|Image by Red Letter Media|
I'm going to resist that kind of scope creep and instead focus on one movie that left a deep impression on Star Wars--for good and ill. That film is Orson Welles' 1941 magnum opus Citizen Kane.
For those who haven't seen Kane, I highly recommend that you watch it. Even if you already know what "Rosebud" means, the movie is a brilliantly told character study in which Welles leads us on a journey that's far more than a mere setup for a plot twist. And contrary to most people's expectations for a 1940s drama, it features groundbreaking photography and special effects--another likeness to Star Wars.
At its heart, Citizen Kane is a haunting cautionary tale against drinking your own Kool-Aid; a warning about how idealism tainted by arrogance can ultimately cost you everything.

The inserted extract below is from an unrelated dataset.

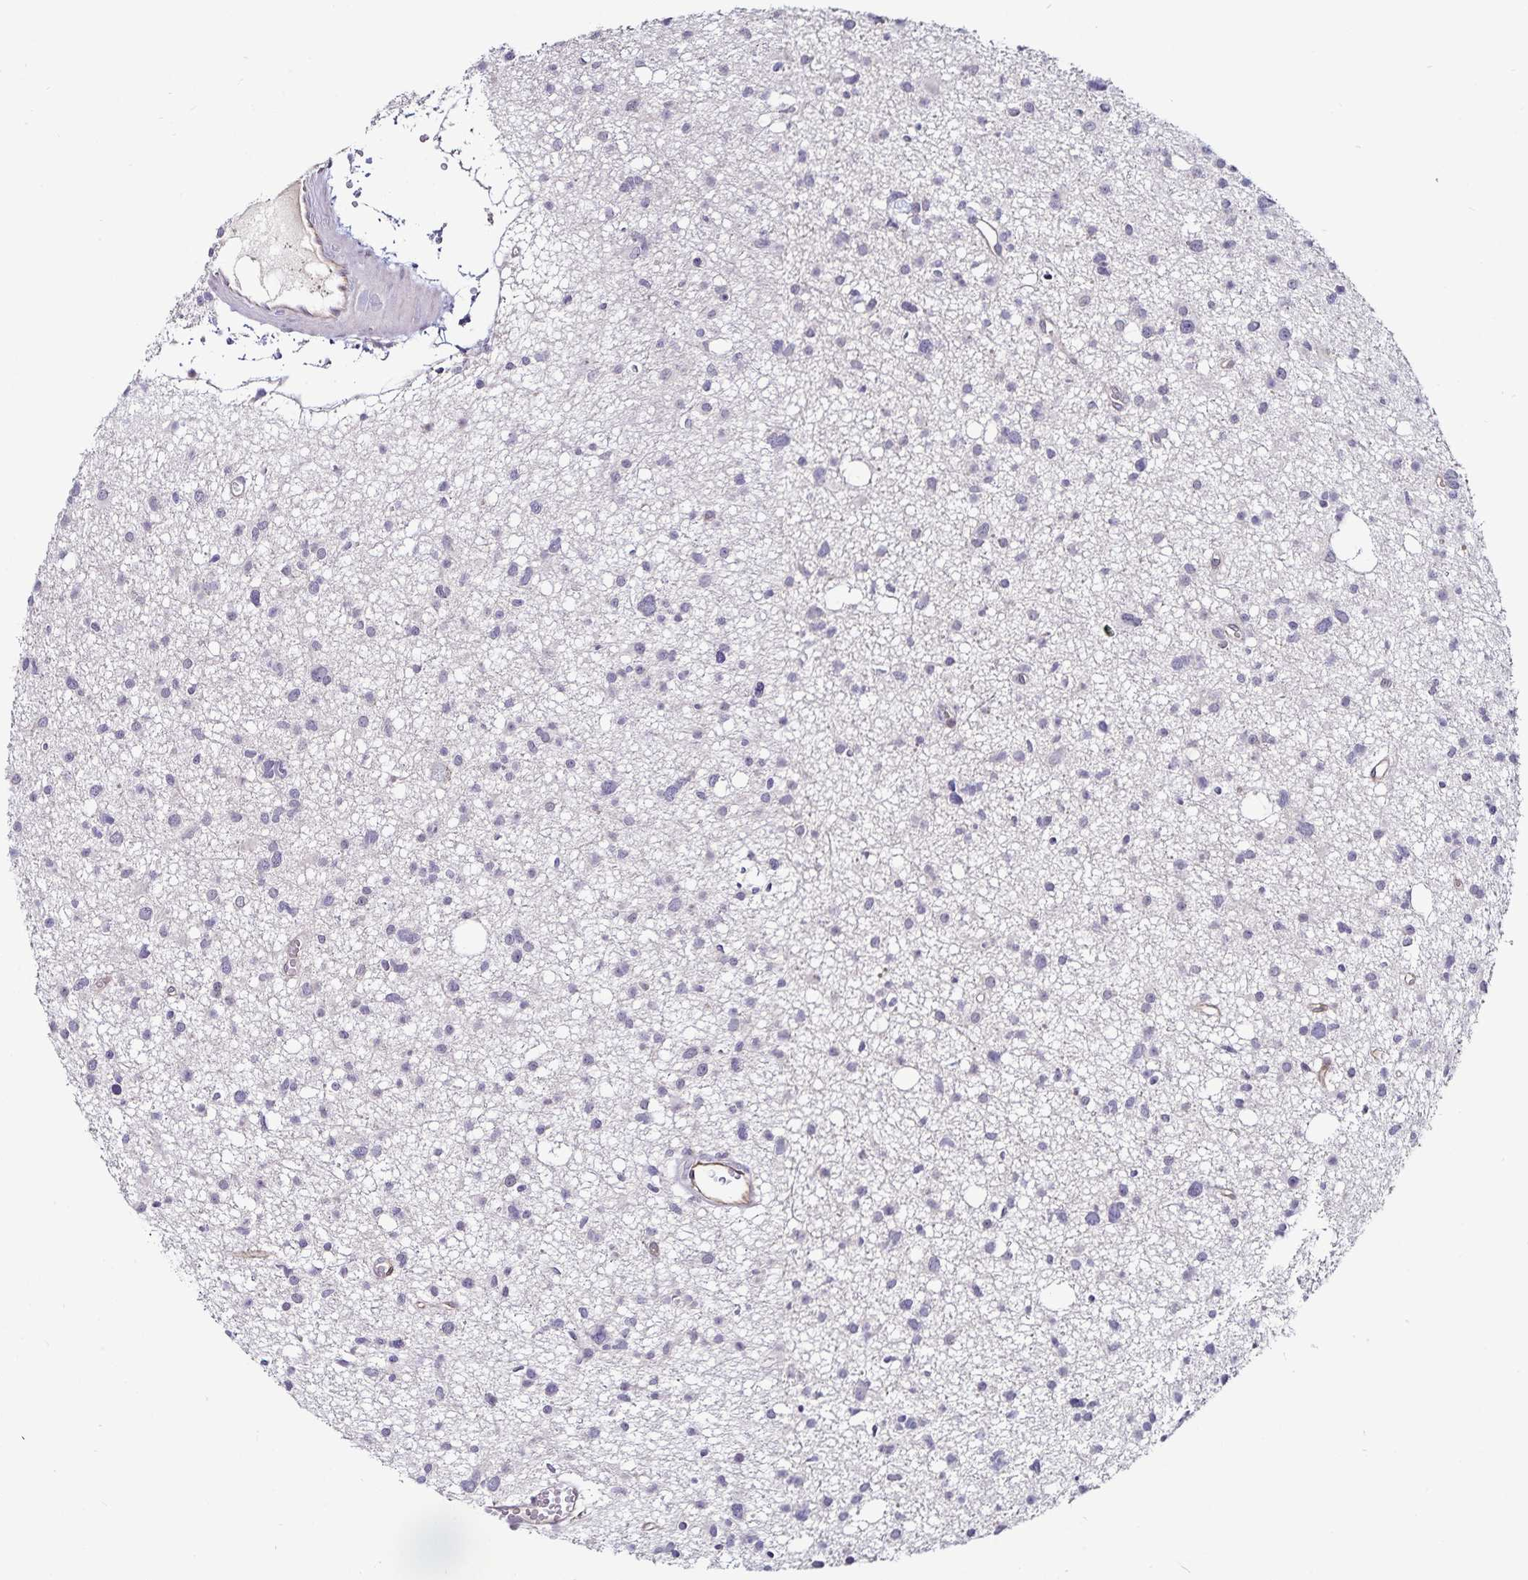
{"staining": {"intensity": "negative", "quantity": "none", "location": "none"}, "tissue": "glioma", "cell_type": "Tumor cells", "image_type": "cancer", "snomed": [{"axis": "morphology", "description": "Glioma, malignant, High grade"}, {"axis": "topography", "description": "Brain"}], "caption": "This is an immunohistochemistry (IHC) histopathology image of glioma. There is no positivity in tumor cells.", "gene": "ACSL5", "patient": {"sex": "male", "age": 23}}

That synopsis alone probably gives you an idea of how Welles influenced Lucas. Let's explore the stories' similarities in depth.
Anakin Skywalker is clearly patterned after Charles Foster Kane.
|Darth Vader would be right at home on that balcony.|
Birthplace: Charlie Kane was born in Colorado while it was still a frontier territory and technically part of the American Wild West. Anakin Skywalker hails from the planet of Tatooine in the Outer Rim Territories. This world on the fringes of the Galactic Republic/Empire has much in common with cinematic western settings, including its desert geography, sometimes hostile natives, and barroom shootouts.
Parental Relationships: Kane suffered a traumatic separation from his family when his mother placed him under the guardianship of a New York banker at the age of eight. Anakin is only a year older when he leaves his mother to begin his Jedi training on the city-planet of Coruscant. Both men develop severe separation anxiety that will dominate their destinies for the rest of their lives.
Idealism: Obi-Wan Kenobi comes right out and calls Anakin an idealist, and in context implies that this idealism contributed to Anakin's downfall. Kane's first act as a newspaper owner is to publish a declaration of principles which he states will govern how he treats his readers. (As a writer, I find Kane's almost immediate abandonment of this promise as personally distasteful--if not as downright evil--as any of Vader's sins.)
Corruption: Anakin's transformation into Darth Vader reflects his philosophical transformation from an idealist to an ideologue (or cultist). The dream of ultimate order and peace for the good of all becomes an absolute to which all supposedly lesser goods--including, eventually, people's lives--can and must be sacrificed.
Kane's fall is subtler and less spectacular than Anakin's, but in a way it is even more reprehensible. Vader's stated goal of universal peace through law and order is quite noble (and it's consistent with his character--the guy is, after all, a space cop). Kane's ruthless pursuit of love on his own terms is purely self-serving, and he willingly uses his readership, his family, and the electorate as mere tools in his doomed bids to get it.
Death: both characters' stories end with their deaths. But before they die, both men are reduced to crippled shadows of their past glory, isolated from the rest of humanity and stripped of the dreams they so desperately chased by their own evil choices.
Here we find a key difference. Kane's story is an unmitigated tragedy. Though he clearly comes to regret his loss of innocence, he never expresses remorse for the harm he's caused. Anakin's life ends with his redemption, as he rejects and triumphs over the hate that had dominated him for so long.
Of course, Anakin's salvation was only accomplished through his son's intervention. (Theologically loaded terms? You bet, but that's a subject for yet another Star Wars influences post.) In light of Luke's redemptive role, Welles' decision to kill off Kane's son rather early in the film takes on interesting implications.
Lucas dropped the ball.
Considering that the saga of Darth Vader is, in the final analysis, a redemption story (and thus potentially far more powerful than a pure tragedy), Star Wars had a rare chance to do in the science fiction genre what Citizen Kane did in drama--only better. There are brilliant glimpses of this potential in the original trilogy, which not coincidentally often joins Citizen Kane on lists of the best movies ever made.
Darth Vader's death and redemption were handled flawlessly. It fell to the prequels to chronicle the character's origin and fall in a way that reinforced his tragic yet sympathetic arc. Unfortunately, George Lucas' impatience with characterization and dialog got the better of him. Watch Red Letter Media's in-depth deconstruction of Episode III for more details.
From their humble beginnings to the early childhood traumas that set them on the path to the Dark Side, Anakin Skywalker and Charles Foster Kane have much in common. Orson Welles' superior writing and directing makes Kane's the better told story overall, but there's really no shame in finishing behind Citizen Kane.